Dataset records:
*** Begin section ***
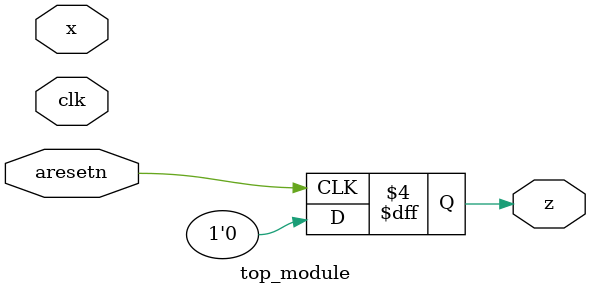
<source format=sv>
module top_module (
    input clk,
    input aresetn,
    input x,
    output reg z
);

    reg [1:0] state;
    
    always @(negedge aresetn) begin
        if (~aresetn) begin
            state <= 2'b00;
            z <= 0;
        end else begin
            case (state)
                2'b00:
                    if (x) begin
                        state <= 2'b01;
                    end
                2'b01:
                    if (x) begin
                        state <= 2'b10;
                    end else begin
                        state <= 2'b00;
                    end
                2'b10:
                    if (x) begin
                        state <= 2'b01;
                    end else begin
                        state <= 2'b11;
                        z <= 1;
                    end
                2'b11:
                    if (~x) begin
                        state <= 2'b00;
                    end
            endcase
        end
    end

endmodule

</source>
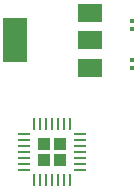
<source format=gbp>
%TF.GenerationSoftware,KiCad,Pcbnew,(5.99.0-11435-g252647e93c)*%
%TF.CreationDate,2021-07-20T11:27:32+10:00*%
%TF.ProjectId,ESP32 Clone devkit,45535033-3220-4436-9c6f-6e6520646576,1*%
%TF.SameCoordinates,Original*%
%TF.FileFunction,Paste,Bot*%
%TF.FilePolarity,Positive*%
%FSLAX46Y46*%
G04 Gerber Fmt 4.6, Leading zero omitted, Abs format (unit mm)*
G04 Created by KiCad (PCBNEW (5.99.0-11435-g252647e93c)) date 2021-07-20 11:27:32*
%MOMM*%
%LPD*%
G01*
G04 APERTURE LIST*
G04 Aperture macros list*
%AMRoundRect*
0 Rectangle with rounded corners*
0 $1 Rounding radius*
0 $2 $3 $4 $5 $6 $7 $8 $9 X,Y pos of 4 corners*
0 Add a 4 corners polygon primitive as box body*
4,1,4,$2,$3,$4,$5,$6,$7,$8,$9,$2,$3,0*
0 Add four circle primitives for the rounded corners*
1,1,$1+$1,$2,$3*
1,1,$1+$1,$4,$5*
1,1,$1+$1,$6,$7*
1,1,$1+$1,$8,$9*
0 Add four rect primitives between the rounded corners*
20,1,$1+$1,$2,$3,$4,$5,0*
20,1,$1+$1,$4,$5,$6,$7,0*
20,1,$1+$1,$6,$7,$8,$9,0*
20,1,$1+$1,$8,$9,$2,$3,0*%
G04 Aperture macros list end*
%ADD10R,2.000000X1.500000*%
%ADD11R,2.000000X3.800000*%
%ADD12RoundRect,0.250000X0.295000X0.295000X-0.295000X0.295000X-0.295000X-0.295000X0.295000X-0.295000X0*%
%ADD13RoundRect,0.062500X0.062500X0.425000X-0.062500X0.425000X-0.062500X-0.425000X0.062500X-0.425000X0*%
%ADD14RoundRect,0.062500X0.425000X0.062500X-0.425000X0.062500X-0.425000X-0.062500X0.425000X-0.062500X0*%
%ADD15RoundRect,0.079500X0.100500X-0.079500X0.100500X0.079500X-0.100500X0.079500X-0.100500X-0.079500X0*%
G04 APERTURE END LIST*
D10*
%TO.C,U2*%
X92050000Y-94728000D03*
X92050000Y-99328000D03*
X92050000Y-97028000D03*
D11*
X85750000Y-97028000D03*
%TD*%
D12*
%TO.C,U1*%
X88183000Y-107137000D03*
X88183000Y-105787000D03*
X89533000Y-107137000D03*
X89533000Y-105787000D03*
D13*
X90358000Y-104099500D03*
X89858000Y-104099500D03*
X89358000Y-104099500D03*
X88858000Y-104099500D03*
X88358000Y-104099500D03*
X87858000Y-104099500D03*
X87358000Y-104099500D03*
D14*
X86495500Y-104962000D03*
X86495500Y-105462000D03*
X86495500Y-105962000D03*
X86495500Y-106462000D03*
X86495500Y-106962000D03*
X86495500Y-107462000D03*
X86495500Y-107962000D03*
D13*
X87358000Y-108824500D03*
X87858000Y-108824500D03*
X88358000Y-108824500D03*
X88858000Y-108824500D03*
X89358000Y-108824500D03*
X89858000Y-108824500D03*
X90358000Y-108824500D03*
D14*
X91220500Y-107962000D03*
X91220500Y-107462000D03*
X91220500Y-106962000D03*
X91220500Y-106462000D03*
X91220500Y-105962000D03*
X91220500Y-105462000D03*
X91220500Y-104962000D03*
%TD*%
D15*
%TO.C,C3*%
X95656400Y-95413000D03*
X95656400Y-96103000D03*
%TD*%
%TO.C,C1*%
X95656400Y-98715000D03*
X95656400Y-99405000D03*
%TD*%
M02*

</source>
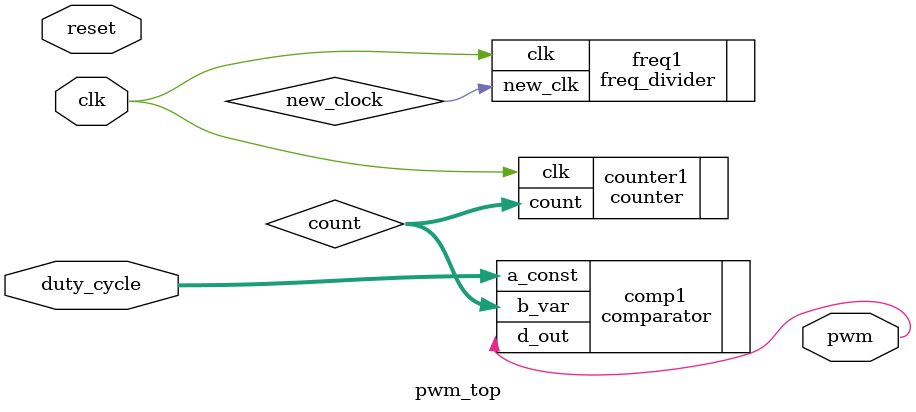
<source format=v>
`timescale 1ns / 1ps
module pwm_top(
	input wire clk, reset,
	input wire [3:0] duty_cycle,
	output pwm
	);

	wire new_clock;
	wire [3:0] count;
	
	freq_divider freq1 (
		.clk (clk),
		.new_clk (new_clock)
	);
	
	counter counter1 (
		.clk (clk),
		.count (count)
	);
	
	comparator comp1 (
		.a_const (duty_cycle),
		.b_var (count),
		.d_out (pwm)
	);

endmodule

</source>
*** End section ***
__What you will do__
Exactly as written, please copy out the whole set of records, skipping images.

__Exercise solution__
<source format=sv>
module top_module (
    input clk,
    input aresetn,
    input x,
    output reg z
);

    reg [1:0] state;
    
    always @(negedge aresetn) begin
        if (~aresetn) begin
            state <= 2'b00;
            z <= 0;
        end else begin
            case (state)
                2'b00:
                    if (x) begin
                        state <= 2'b01;
                    end
                2'b01:
                    if (x) begin
                        state <= 2'b10;
                    end else begin
                        state <= 2'b00;
                    end
                2'b10:
                    if (x) begin
                        state <= 2'b01;
                    end else begin
                        state <= 2'b11;
                        z <= 1;
                    end
                2'b11:
                    if (~x) begin
                        state <= 2'b00;
                    end
            endcase
        end
    end

endmodule

</source>
<source format=gbp>
%TF.GenerationSoftware,KiCad,Pcbnew,(5.99.0-11435-g252647e93c)*%
%TF.CreationDate,2021-07-20T11:27:32+10:00*%
%TF.ProjectId,ESP32 Clone devkit,45535033-3220-4436-9c6f-6e6520646576,1*%
%TF.SameCoordinates,Original*%
%TF.FileFunction,Paste,Bot*%
%TF.FilePolarity,Positive*%
%FSLAX46Y46*%
G04 Gerber Fmt 4.6, Leading zero omitted, Abs format (unit mm)*
G04 Created by KiCad (PCBNEW (5.99.0-11435-g252647e93c)) date 2021-07-20 11:27:32*
%MOMM*%
%LPD*%
G01*
G04 APERTURE LIST*
G04 Aperture macros list*
%AMRoundRect*
0 Rectangle with rounded corners*
0 $1 Rounding radius*
0 $2 $3 $4 $5 $6 $7 $8 $9 X,Y pos of 4 corners*
0 Add a 4 corners polygon primitive as box body*
4,1,4,$2,$3,$4,$5,$6,$7,$8,$9,$2,$3,0*
0 Add four circle primitives for the rounded corners*
1,1,$1+$1,$2,$3*
1,1,$1+$1,$4,$5*
1,1,$1+$1,$6,$7*
1,1,$1+$1,$8,$9*
0 Add four rect primitives between the rounded corners*
20,1,$1+$1,$2,$3,$4,$5,0*
20,1,$1+$1,$4,$5,$6,$7,0*
20,1,$1+$1,$6,$7,$8,$9,0*
20,1,$1+$1,$8,$9,$2,$3,0*%
G04 Aperture macros list end*
%ADD10R,2.000000X1.500000*%
%ADD11R,2.000000X3.800000*%
%ADD12RoundRect,0.250000X0.295000X0.295000X-0.295000X0.295000X-0.295000X-0.295000X0.295000X-0.295000X0*%
%ADD13RoundRect,0.062500X0.062500X0.425000X-0.062500X0.425000X-0.062500X-0.425000X0.062500X-0.425000X0*%
%ADD14RoundRect,0.062500X0.425000X0.062500X-0.425000X0.062500X-0.425000X-0.062500X0.425000X-0.062500X0*%
%ADD15RoundRect,0.079500X0.100500X-0.079500X0.100500X0.079500X-0.100500X0.079500X-0.100500X-0.079500X0*%
G04 APERTURE END LIST*
D10*
%TO.C,U2*%
X92050000Y-94728000D03*
X92050000Y-99328000D03*
X92050000Y-97028000D03*
D11*
X85750000Y-97028000D03*
%TD*%
D12*
%TO.C,U1*%
X88183000Y-107137000D03*
X88183000Y-105787000D03*
X89533000Y-107137000D03*
X89533000Y-105787000D03*
D13*
X90358000Y-104099500D03*
X89858000Y-104099500D03*
X89358000Y-104099500D03*
X88858000Y-104099500D03*
X88358000Y-104099500D03*
X87858000Y-104099500D03*
X87358000Y-104099500D03*
D14*
X86495500Y-104962000D03*
X86495500Y-105462000D03*
X86495500Y-105962000D03*
X86495500Y-106462000D03*
X86495500Y-106962000D03*
X86495500Y-107462000D03*
X86495500Y-107962000D03*
D13*
X87358000Y-108824500D03*
X87858000Y-108824500D03*
X88358000Y-108824500D03*
X88858000Y-108824500D03*
X89358000Y-108824500D03*
X89858000Y-108824500D03*
X90358000Y-108824500D03*
D14*
X91220500Y-107962000D03*
X91220500Y-107462000D03*
X91220500Y-106962000D03*
X91220500Y-106462000D03*
X91220500Y-105962000D03*
X91220500Y-105462000D03*
X91220500Y-104962000D03*
%TD*%
D15*
%TO.C,C3*%
X95656400Y-95413000D03*
X95656400Y-96103000D03*
%TD*%
%TO.C,C1*%
X95656400Y-98715000D03*
X95656400Y-99405000D03*
%TD*%
M02*

</source>
<source format=v>
`timescale 1ns / 1ps
module pwm_top(
	input wire clk, reset,
	input wire [3:0] duty_cycle,
	output pwm
	);

	wire new_clock;
	wire [3:0] count;
	
	freq_divider freq1 (
		.clk (clk),
		.new_clk (new_clock)
	);
	
	counter counter1 (
		.clk (clk),
		.count (count)
	);
	
	comparator comp1 (
		.a_const (duty_cycle),
		.b_var (count),
		.d_out (pwm)
	);

endmodule

</source>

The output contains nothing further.